Your instructions → Please report every line in the entries that contains the string "GlobalGPT".

──────

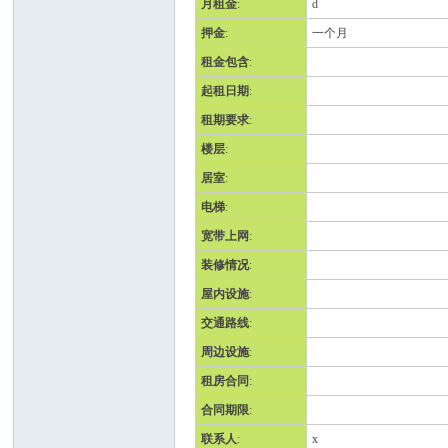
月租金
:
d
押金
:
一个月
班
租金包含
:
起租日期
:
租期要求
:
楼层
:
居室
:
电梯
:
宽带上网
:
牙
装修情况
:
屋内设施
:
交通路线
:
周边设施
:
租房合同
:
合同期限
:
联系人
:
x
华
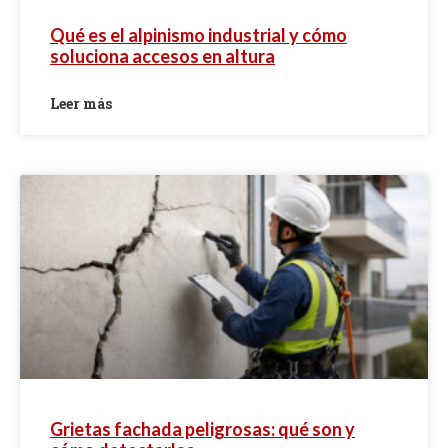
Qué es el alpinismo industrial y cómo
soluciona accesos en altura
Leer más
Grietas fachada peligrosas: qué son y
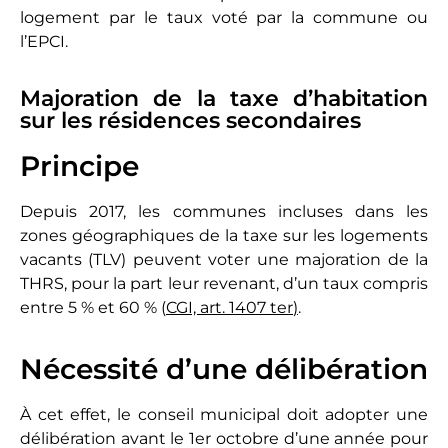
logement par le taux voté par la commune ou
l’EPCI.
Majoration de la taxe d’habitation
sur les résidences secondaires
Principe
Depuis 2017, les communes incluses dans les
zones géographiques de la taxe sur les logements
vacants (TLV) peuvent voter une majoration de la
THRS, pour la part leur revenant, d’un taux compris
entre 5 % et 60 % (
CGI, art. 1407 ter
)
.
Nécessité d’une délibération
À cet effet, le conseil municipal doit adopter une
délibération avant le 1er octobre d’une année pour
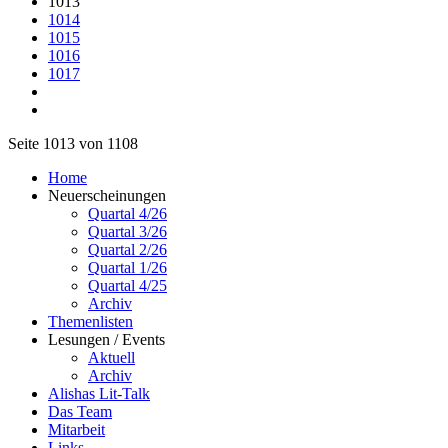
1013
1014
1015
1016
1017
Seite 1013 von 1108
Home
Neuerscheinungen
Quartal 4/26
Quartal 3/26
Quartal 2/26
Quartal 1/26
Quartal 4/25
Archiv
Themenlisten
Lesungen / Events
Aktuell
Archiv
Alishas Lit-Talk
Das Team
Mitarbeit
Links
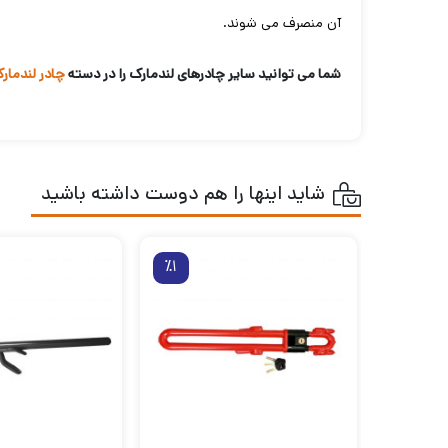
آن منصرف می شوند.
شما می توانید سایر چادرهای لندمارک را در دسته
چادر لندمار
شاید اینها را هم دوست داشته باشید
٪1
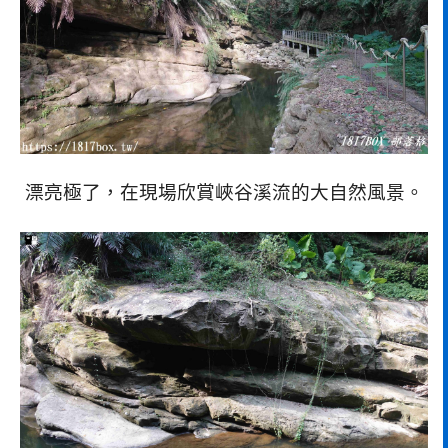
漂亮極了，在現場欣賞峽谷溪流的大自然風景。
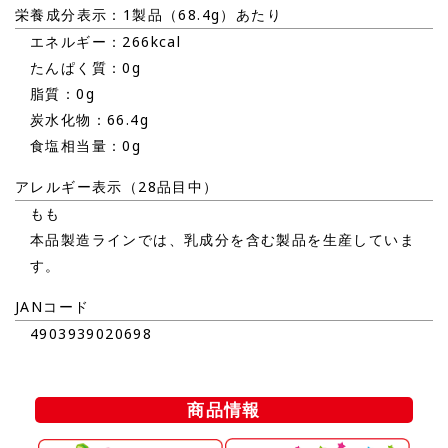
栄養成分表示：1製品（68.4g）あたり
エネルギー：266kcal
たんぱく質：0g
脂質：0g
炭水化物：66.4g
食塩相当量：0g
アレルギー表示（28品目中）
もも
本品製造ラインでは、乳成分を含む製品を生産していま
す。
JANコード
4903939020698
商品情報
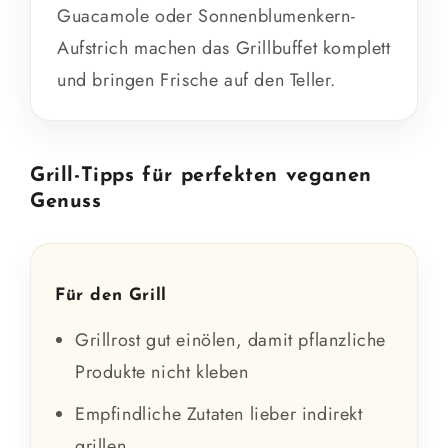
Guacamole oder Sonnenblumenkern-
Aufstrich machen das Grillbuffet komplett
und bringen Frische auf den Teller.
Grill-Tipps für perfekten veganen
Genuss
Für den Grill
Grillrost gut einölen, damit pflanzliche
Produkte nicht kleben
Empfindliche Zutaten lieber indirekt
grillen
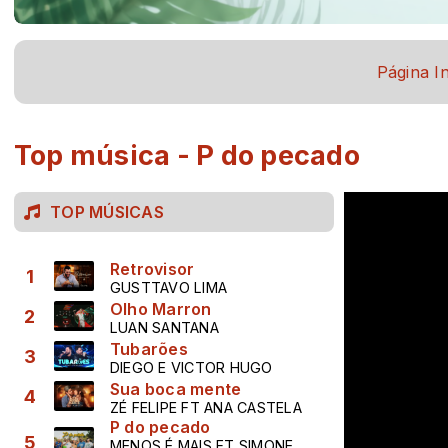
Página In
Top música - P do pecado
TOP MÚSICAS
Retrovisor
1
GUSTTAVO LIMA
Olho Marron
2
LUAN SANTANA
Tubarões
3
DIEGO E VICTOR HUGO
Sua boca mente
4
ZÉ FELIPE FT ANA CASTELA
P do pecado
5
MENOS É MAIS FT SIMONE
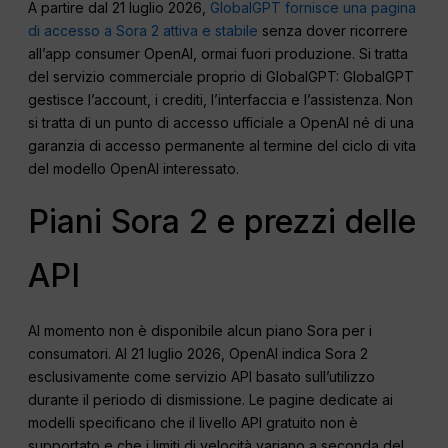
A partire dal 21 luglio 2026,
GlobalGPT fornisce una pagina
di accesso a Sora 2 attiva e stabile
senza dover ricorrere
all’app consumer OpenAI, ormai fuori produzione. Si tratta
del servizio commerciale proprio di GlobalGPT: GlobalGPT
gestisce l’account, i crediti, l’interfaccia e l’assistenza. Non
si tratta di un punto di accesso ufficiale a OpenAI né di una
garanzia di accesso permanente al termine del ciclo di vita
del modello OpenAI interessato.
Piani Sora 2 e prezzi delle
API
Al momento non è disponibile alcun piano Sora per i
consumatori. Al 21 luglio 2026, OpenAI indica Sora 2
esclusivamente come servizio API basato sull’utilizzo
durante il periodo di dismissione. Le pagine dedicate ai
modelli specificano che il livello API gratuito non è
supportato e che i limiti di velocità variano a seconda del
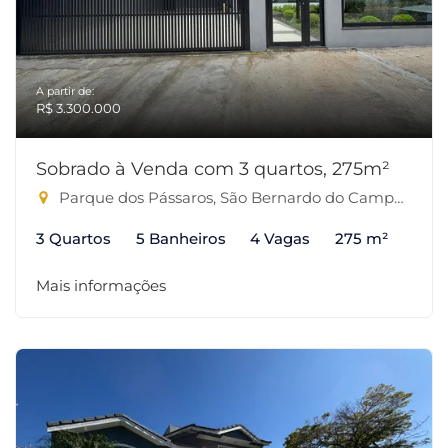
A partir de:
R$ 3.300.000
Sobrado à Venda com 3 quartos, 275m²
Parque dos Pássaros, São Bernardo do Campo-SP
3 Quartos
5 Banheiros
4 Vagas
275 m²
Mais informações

──────

Response to this exercise →
GlobalGPT fornisce una pagina
del servizio commerciale proprio di GlobalGPT: GlobalGPT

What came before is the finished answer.